AIM
Patient perspective is crucial concerning health care and quality improvement. During episodes of care, patients come into contact with multidisciplinary health-care providers in inpatient and outpatient settings and are in a unique position to describe processes throughout the entire chain of care. The aim of this study was to identify patients’ experiences and preferences with fragmented cross-sectoral care to develop a patient-centred cross-sectoral quality-assessment instrument.
METHOD
Patient perspective was analysed using qualitative focus-group methods. Patients were recruited from general practices if they had experienced cross-sectoral care. Focus group discussions were audiotaped, transcribed and analysed using ATLAS.ti software. Categories were extracted deductively according to a previously developed focus group guide and supplemented by inductive analyses.
■ ■ ■
§ Questions to answer:
**a)** In the abstract on patients' experiences of cross-sectoral care, which software was used to analyze the focus group transcripts?
**b)** Carry on the abstract on patients' experiences of cross-sectoral care, starting after its final sentence.
None of the records are needed here.
■ ■ ■
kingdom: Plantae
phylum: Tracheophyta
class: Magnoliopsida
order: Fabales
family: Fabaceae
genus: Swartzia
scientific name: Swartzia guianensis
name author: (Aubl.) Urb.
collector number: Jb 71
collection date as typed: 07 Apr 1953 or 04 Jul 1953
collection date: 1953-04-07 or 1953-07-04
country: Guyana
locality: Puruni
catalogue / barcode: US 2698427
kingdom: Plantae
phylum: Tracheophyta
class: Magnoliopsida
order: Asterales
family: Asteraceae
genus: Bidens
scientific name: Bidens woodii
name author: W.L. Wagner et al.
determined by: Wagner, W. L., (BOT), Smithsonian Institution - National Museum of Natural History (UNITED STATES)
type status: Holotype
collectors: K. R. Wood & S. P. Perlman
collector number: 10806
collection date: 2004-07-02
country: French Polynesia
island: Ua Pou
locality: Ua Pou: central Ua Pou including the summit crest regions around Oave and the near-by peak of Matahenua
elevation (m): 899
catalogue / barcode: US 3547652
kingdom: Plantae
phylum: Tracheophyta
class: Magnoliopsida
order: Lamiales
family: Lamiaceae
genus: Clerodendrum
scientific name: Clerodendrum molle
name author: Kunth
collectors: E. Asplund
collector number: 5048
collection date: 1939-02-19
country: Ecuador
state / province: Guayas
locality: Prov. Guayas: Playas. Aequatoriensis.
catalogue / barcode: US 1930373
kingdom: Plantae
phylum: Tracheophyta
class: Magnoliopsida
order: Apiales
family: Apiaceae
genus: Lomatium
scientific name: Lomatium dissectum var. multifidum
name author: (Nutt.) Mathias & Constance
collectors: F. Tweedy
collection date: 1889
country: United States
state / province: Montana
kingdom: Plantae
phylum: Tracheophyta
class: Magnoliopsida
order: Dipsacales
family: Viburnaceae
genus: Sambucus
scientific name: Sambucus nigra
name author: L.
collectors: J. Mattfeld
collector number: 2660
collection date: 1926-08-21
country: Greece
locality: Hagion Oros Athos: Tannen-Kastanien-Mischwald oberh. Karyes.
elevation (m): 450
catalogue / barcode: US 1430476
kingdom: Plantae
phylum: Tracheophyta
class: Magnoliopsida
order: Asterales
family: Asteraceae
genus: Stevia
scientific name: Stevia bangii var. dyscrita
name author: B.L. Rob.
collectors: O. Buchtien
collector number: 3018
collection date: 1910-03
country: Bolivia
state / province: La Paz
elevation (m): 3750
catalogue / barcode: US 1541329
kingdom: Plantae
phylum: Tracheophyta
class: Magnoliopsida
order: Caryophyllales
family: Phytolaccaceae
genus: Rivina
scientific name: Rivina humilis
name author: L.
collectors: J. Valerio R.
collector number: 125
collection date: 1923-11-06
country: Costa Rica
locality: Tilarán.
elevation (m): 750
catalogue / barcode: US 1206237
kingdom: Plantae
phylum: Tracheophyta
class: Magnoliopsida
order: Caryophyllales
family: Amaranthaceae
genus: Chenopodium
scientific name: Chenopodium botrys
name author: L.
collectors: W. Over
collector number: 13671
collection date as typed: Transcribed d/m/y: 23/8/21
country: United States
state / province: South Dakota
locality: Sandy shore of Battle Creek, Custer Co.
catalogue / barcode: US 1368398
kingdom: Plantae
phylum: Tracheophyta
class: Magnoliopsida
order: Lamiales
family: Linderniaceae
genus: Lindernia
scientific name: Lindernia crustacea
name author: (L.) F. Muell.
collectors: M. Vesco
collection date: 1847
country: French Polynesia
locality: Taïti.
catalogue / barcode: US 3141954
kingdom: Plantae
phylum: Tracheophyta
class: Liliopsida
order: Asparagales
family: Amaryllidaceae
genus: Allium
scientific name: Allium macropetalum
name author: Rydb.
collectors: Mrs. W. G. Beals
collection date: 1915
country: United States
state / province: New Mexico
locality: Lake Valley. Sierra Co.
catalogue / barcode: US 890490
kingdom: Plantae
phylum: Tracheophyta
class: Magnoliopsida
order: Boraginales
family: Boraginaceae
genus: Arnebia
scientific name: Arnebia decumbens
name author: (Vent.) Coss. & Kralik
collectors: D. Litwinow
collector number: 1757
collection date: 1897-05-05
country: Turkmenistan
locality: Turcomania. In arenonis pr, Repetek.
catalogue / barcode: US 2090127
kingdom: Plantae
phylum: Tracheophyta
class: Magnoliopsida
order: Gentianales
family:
■ ■ ■
§ Numbered answers:
**a)** ATLAS.ti

**b)**
RESULTS
Patients identified quality gaps mainly concerning communication and coordination of care mostly along the cross-sectoral interfaces. Referrals and hospitalisations were characterised by redundant examinations and deficits in forwarding clinical findings. Support and organisation of follow-up care was rated to be improvable mainly during inpatient care and discharge. Patients identified also quality deficits concerning inpatient hygiene factors and changes of medication. Lack of transparency and responsibility within the entire chain of care caused anxiety and unstableness of patients.
CONCLUSION
Patients' experiences provide important information to identify quality gaps along the entire chain of care. Study results can be used to develop a cross-sectoral patient-centred quality assessment instrument.